Сначала мы увидели большую рыбу-меч. Она неслась у самой поверхности воды прямо на наш плот. Между передним и задним плавниками, торчавшими острыми треугольниками из воды, было не менее двух метров, к этому следовало добавить меч почти такой же длины. Немного не дойдя до нашего кормового весла, рыба-меч сделала крутой вираж и исчезла в волнах. За обедом, сильно разбавленным морской водой, мы вдруг увидели перед самым носом у себя высокую конусообразную волну, на которой пристроилась большая морская черепаха; она широко растопырила все четыре плавника и высунула из панцыря голову на длинной шее. Затем волна распалась на две части, и черепаха исчезла так же неожиданно, как появилась. И на этот раз вода кишела любительницами черепашьего мяса — золотыми макрелями.

→ Исследуемые данные:
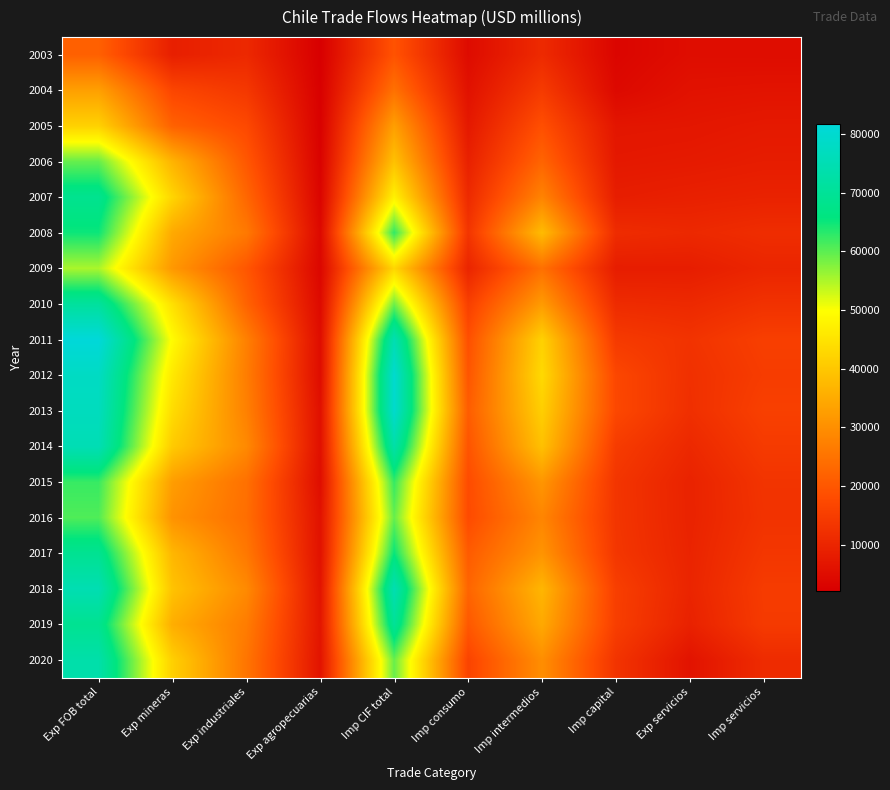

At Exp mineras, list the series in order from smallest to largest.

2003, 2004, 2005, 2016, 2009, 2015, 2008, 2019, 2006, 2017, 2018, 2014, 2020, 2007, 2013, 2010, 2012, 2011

---

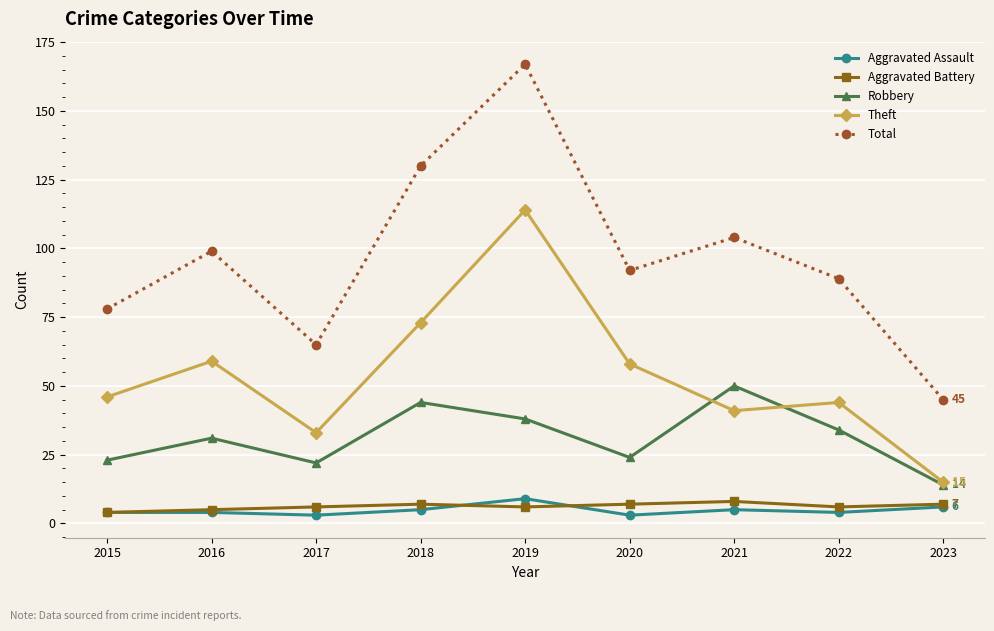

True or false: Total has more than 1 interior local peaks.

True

→ Цель задания: Воспроизведите целиком отрывок о рыбе-меч и морской черепахе, не меняя в нём ни слова и ни одного знака.

→ Результат задания:
Сначала мы увидели большую рыбу-меч. Она неслась у самой поверхности воды прямо на наш плот. Между передним и задним плавниками, торчавшими острыми треугольниками из воды, было не менее двух метров, к этому следовало добавить меч почти такой же длины. Немного не дойдя до нашего кормового весла, рыба-меч сделала крутой вираж и исчезла в волнах. За обедом, сильно разбавленным морской водой, мы вдруг увидели перед самым носом у себя высокую конусообразную волну, на которой пристроилась большая морская черепаха; она широко растопырила все четыре плавника и высунула из панцыря голову на длинной шее. Затем волна распалась на две части, и черепаха исчезла так же неожиданно, как появилась. И на этот раз вода кишела любительницами черепашьего мяса — золотыми макрелями.